TASK GOAL.
An exact reproduction of all the entries is the expected answer.

Segment Open

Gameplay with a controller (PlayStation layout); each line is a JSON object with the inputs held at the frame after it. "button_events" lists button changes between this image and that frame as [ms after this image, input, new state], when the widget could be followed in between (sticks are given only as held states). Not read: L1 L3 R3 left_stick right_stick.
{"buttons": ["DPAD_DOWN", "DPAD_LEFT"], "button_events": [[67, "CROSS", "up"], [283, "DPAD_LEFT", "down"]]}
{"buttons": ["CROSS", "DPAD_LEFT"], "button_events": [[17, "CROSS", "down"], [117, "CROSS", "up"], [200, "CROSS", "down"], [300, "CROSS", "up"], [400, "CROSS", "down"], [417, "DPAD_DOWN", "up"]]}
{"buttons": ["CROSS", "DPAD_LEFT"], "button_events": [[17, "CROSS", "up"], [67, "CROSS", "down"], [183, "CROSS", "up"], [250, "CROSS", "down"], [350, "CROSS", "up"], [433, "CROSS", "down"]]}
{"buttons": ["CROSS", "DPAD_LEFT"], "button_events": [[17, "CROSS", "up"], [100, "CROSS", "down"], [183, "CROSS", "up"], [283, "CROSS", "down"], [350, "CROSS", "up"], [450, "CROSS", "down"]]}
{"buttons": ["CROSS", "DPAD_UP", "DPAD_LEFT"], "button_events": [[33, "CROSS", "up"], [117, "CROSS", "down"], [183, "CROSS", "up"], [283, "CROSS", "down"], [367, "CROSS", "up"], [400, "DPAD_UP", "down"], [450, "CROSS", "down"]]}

Segment Closed

RESPONSE TO THE TASK.
Gameplay with a controller (PlayStation layout); each line is a JSON object with the inputs held at the frame after it. "button_events" lists button changes between this image and that frame as [ms after this image, input, new state], when the widget could be followed in between (sticks are given only as held states). Not read: L1 L3 R3 left_stick right_stick.
{"buttons": ["DPAD_DOWN", "DPAD_LEFT"], "button_events": [[67, "CROSS", "up"], [283, "DPAD_LEFT", "down"]]}
{"buttons": ["CROSS", "DPAD_LEFT"], "button_events": [[17, "CROSS", "down"], [117, "CROSS", "up"], [200, "CROSS", "down"], [300, "CROSS", "up"], [400, "CROSS", "down"], [417, "DPAD_DOWN", "up"]]}
{"buttons": ["CROSS", "DPAD_LEFT"], "button_events": [[17, "CROSS", "up"], [67, "CROSS", "down"], [183, "CROSS", "up"], [250, "CROSS", "down"], [350, "CROSS", "up"], [433, "CROSS", "down"]]}
{"buttons": ["CROSS", "DPAD_LEFT"], "button_events": [[17, "CROSS", "up"], [100, "CROSS", "down"], [183, "CROSS", "up"], [283, "CROSS", "down"], [350, "CROSS", "up"], [450, "CROSS", "down"]]}
{"buttons": ["CROSS", "DPAD_UP", "DPAD_LEFT"], "button_events": [[33, "CROSS", "up"], [117, "CROSS", "down"], [183, "CROSS", "up"], [283, "CROSS", "down"], [367, "CROSS", "up"], [400, "DPAD_UP", "down"], [450, "CROSS", "down"]]}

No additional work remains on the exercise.